Records contained in a dataset:
· · · ·

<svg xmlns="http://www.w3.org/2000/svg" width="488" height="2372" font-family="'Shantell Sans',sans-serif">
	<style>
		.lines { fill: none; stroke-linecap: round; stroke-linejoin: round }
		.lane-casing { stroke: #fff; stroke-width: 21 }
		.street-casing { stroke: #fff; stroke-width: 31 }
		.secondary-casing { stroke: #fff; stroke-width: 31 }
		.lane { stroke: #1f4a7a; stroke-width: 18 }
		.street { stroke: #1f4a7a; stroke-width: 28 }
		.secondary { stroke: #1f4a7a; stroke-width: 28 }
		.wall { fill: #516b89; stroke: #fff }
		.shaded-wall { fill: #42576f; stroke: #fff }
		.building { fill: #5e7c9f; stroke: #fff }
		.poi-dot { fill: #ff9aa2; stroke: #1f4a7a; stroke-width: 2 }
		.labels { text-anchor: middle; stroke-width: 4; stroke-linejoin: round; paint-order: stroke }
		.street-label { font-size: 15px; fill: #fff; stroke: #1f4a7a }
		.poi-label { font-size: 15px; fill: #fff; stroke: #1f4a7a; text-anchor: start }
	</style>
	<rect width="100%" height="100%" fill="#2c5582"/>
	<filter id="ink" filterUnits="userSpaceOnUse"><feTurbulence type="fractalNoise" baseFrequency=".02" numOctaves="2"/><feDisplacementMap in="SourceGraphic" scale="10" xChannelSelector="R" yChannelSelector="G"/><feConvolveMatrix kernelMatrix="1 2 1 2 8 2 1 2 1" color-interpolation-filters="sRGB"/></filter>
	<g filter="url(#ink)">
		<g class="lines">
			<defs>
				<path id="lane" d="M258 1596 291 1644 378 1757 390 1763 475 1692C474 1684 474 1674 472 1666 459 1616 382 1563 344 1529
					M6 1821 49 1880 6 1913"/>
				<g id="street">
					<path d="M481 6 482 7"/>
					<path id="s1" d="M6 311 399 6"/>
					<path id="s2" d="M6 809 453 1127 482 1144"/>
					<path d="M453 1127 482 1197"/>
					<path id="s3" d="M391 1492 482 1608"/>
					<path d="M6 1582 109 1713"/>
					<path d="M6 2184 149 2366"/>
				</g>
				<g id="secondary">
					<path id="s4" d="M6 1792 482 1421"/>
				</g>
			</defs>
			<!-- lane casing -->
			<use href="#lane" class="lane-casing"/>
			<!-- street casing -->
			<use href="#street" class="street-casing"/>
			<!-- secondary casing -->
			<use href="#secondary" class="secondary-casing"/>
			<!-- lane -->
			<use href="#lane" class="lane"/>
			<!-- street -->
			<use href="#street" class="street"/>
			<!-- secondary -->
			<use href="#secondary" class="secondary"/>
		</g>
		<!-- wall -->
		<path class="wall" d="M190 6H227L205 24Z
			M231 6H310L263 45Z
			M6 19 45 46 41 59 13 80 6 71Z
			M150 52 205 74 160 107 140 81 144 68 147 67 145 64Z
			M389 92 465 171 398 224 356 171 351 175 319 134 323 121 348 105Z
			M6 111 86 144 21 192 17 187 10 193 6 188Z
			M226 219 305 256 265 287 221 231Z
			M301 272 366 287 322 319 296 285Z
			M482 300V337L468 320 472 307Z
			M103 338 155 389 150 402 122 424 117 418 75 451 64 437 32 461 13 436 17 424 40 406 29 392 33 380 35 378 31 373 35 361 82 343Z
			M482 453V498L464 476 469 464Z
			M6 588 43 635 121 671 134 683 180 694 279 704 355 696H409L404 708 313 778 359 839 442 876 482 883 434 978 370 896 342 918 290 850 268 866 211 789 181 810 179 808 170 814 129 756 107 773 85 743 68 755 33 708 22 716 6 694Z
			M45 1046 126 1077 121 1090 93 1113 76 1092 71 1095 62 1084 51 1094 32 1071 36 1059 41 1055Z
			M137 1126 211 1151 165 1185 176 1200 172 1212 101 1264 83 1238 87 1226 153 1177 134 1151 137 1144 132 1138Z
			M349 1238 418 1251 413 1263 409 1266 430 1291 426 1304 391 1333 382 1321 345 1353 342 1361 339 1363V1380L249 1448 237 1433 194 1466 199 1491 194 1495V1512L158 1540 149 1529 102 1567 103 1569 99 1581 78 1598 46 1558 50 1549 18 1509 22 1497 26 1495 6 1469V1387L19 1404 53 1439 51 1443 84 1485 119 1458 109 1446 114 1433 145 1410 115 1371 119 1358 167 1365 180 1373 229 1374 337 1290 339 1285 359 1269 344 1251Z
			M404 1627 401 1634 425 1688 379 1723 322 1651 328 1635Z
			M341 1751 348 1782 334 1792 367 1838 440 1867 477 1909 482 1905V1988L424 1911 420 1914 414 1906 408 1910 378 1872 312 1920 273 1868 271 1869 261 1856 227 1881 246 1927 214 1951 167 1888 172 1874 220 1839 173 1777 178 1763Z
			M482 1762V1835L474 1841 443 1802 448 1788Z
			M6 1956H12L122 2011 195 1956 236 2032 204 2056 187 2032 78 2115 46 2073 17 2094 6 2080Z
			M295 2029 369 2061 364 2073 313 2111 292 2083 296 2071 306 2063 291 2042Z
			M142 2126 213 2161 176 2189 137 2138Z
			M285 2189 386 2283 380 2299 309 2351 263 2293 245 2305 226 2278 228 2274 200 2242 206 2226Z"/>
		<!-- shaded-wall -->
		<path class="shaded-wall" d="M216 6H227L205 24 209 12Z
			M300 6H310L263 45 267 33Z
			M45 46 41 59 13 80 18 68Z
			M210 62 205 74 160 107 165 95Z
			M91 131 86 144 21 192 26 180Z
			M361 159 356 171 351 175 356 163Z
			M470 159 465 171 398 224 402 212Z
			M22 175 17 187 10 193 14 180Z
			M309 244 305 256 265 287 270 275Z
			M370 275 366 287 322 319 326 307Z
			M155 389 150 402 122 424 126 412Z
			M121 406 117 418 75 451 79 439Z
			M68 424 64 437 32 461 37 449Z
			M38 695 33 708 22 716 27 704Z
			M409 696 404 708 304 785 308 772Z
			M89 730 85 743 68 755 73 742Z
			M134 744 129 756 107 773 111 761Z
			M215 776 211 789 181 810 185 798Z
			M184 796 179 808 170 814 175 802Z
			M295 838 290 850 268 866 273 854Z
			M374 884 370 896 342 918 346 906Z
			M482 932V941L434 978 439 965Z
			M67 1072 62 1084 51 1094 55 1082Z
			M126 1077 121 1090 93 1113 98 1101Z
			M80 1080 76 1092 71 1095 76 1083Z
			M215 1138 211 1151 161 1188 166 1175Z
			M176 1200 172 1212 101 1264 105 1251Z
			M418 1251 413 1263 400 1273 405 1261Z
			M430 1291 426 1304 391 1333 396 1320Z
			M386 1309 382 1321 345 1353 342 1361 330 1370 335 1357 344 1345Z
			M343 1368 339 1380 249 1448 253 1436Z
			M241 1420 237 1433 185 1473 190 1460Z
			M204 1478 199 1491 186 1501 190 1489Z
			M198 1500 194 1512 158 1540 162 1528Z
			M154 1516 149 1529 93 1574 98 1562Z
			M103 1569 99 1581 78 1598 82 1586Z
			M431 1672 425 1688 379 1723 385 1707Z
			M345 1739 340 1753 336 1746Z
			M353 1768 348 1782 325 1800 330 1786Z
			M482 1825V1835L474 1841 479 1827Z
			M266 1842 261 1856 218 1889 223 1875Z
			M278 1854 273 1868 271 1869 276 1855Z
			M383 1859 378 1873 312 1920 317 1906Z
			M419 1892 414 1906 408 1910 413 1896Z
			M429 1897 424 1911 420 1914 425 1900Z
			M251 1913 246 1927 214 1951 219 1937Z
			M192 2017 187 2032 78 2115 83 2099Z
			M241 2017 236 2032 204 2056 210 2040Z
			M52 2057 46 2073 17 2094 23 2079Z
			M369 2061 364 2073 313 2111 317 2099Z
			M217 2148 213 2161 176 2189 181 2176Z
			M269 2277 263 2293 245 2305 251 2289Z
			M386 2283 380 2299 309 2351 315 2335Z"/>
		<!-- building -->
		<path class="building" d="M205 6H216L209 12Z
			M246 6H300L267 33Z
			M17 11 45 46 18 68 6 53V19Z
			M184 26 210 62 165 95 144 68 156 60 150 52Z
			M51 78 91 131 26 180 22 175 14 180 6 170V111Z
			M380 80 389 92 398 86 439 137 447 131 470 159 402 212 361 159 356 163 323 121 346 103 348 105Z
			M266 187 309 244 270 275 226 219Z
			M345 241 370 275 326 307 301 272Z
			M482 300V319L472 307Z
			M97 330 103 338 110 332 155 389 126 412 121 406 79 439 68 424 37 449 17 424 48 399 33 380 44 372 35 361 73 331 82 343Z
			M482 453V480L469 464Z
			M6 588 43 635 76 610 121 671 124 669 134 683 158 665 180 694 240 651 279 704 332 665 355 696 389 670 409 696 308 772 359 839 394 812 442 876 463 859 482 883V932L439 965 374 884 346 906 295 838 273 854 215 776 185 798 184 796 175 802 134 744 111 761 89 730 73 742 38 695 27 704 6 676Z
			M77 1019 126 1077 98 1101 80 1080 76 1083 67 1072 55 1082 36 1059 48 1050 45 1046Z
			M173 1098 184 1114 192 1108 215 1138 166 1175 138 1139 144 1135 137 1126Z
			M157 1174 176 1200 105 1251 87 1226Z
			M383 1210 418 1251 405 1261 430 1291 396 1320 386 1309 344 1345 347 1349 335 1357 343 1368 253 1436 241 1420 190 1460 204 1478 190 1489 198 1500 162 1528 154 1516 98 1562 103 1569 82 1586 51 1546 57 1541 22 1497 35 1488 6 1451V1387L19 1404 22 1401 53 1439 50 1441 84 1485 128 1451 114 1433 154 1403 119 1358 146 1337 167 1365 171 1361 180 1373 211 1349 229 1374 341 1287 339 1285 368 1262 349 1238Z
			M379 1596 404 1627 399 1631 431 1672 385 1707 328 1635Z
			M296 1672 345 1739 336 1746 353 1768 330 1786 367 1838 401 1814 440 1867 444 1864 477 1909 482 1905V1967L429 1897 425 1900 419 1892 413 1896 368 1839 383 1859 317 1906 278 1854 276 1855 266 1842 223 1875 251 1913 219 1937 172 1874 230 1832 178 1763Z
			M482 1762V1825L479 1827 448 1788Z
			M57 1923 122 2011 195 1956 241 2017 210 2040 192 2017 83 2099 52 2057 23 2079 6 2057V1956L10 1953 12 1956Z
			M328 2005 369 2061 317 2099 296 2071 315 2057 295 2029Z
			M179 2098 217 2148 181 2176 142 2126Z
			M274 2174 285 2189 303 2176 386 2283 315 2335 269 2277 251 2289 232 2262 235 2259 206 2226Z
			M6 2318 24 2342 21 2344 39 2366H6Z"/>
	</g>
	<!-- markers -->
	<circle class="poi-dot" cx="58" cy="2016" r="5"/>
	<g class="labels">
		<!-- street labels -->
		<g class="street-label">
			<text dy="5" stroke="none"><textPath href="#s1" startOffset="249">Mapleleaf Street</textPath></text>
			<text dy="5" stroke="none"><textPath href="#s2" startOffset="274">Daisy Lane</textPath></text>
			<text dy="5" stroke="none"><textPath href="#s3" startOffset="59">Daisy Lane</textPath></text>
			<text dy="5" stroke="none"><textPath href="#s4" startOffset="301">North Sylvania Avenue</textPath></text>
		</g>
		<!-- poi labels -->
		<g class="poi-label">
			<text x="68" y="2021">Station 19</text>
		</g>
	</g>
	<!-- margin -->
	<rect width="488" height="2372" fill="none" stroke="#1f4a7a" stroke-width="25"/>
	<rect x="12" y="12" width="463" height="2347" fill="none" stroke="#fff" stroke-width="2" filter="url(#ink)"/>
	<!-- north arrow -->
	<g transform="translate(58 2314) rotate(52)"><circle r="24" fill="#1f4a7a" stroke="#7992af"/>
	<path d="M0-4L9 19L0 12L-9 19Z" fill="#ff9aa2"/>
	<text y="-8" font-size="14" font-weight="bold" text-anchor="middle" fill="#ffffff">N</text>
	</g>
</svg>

· · · ·

• TASK DIRECTIONS
Your task is to restate, word for word, only those lines above that fall between the line holding "M482 1762V1835L474 1841 443 1802 448 1788Z" and the line holding "M251 1913 246 1927 214 1951 219 1937Z", inclusive.

• EXERCISE RESULT
			M482 1762V1835L474 1841 443 1802 448 1788Z
			M6 1956H12L122 2011 195 1956 236 2032 204 2056 187 2032 78 2115 46 2073 17 2094 6 2080Z
			M295 2029 369 2061 364 2073 313 2111 292 2083 296 2071 306 2063 291 2042Z
			M142 2126 213 2161 176 2189 137 2138Z
			M285 2189 386 2283 380 2299 309 2351 263 2293 245 2305 226 2278 228 2274 200 2242 206 2226Z"/>
		<!-- shaded-wall -->
		<path class="shaded-wall" d="M216 6H227L205 24 209 12Z
			M300 6H310L263 45 267 33Z
			M45 46 41 59 13 80 18 68Z
			M210 62 205 74 160 107 165 95Z
			M91 131 86 144 21 192 26 180Z
			M361 159 356 171 351 175 356 163Z
			M470 159 465 171 398 224 402 212Z
			M22 175 17 187 10 193 14 180Z
			M309 244 305 256 265 287 270 275Z
			M370 275 366 287 322 319 326 307Z
			M155 389 150 402 122 424 126 412Z
			M121 406 117 418 75 451 79 439Z
			M68 424 64 437 32 461 37 449Z
			M38 695 33 708 22 716 27 704Z
			M409 696 404 708 304 785 308 772Z
			M89 730 85 743 68 755 73 742Z
			M134 744 129 756 107 773 111 761Z
			M215 776 211 789 181 810 185 798Z
			M184 796 179 808 170 814 175 802Z
			M295 838 290 850 268 866 273 854Z
			M374 884 370 896 342 918 346 906Z
			M482 932V941L434 978 439 965Z
			M67 1072 62 1084 51 1094 55 1082Z
			M126 1077 121 1090 93 1113 98 1101Z
			M80 1080 76 1092 71 1095 76 1083Z
			M215 1138 211 1151 161 1188 166 1175Z
			M176 1200 172 1212 101 1264 105 1251Z
			M418 1251 413 1263 400 1273 405 1261Z
			M430 1291 426 1304 391 1333 396 1320Z
			M386 1309 382 1321 345 1353 342 1361 330 1370 335 1357 344 1345Z
			M343 1368 339 1380 249 1448 253 1436Z
			M241 1420 237 1433 185 1473 190 1460Z
			M204 1478 199 1491 186 1501 190 1489Z
			M198 1500 194 1512 158 1540 162 1528Z
			M154 1516 149 1529 93 1574 98 1562Z
			M103 1569 99 1581 78 1598 82 1586Z
			M431 1672 425 1688 379 1723 385 1707Z
			M345 1739 340 1753 336 1746Z
			M353 1768 348 1782 325 1800 330 1786Z
			M482 1825V1835L474 1841 479 1827Z
			M266 1842 261 1856 218 1889 223 1875Z
			M278 1854 273 1868 271 1869 276 1855Z
			M383 1859 378 1873 312 1920 317 1906Z
			M419 1892 414 1906 408 1910 413 1896Z
			M429 1897 424 1911 420 1914 425 1900Z
			M251 1913 246 1927 214 1951 219 1937Z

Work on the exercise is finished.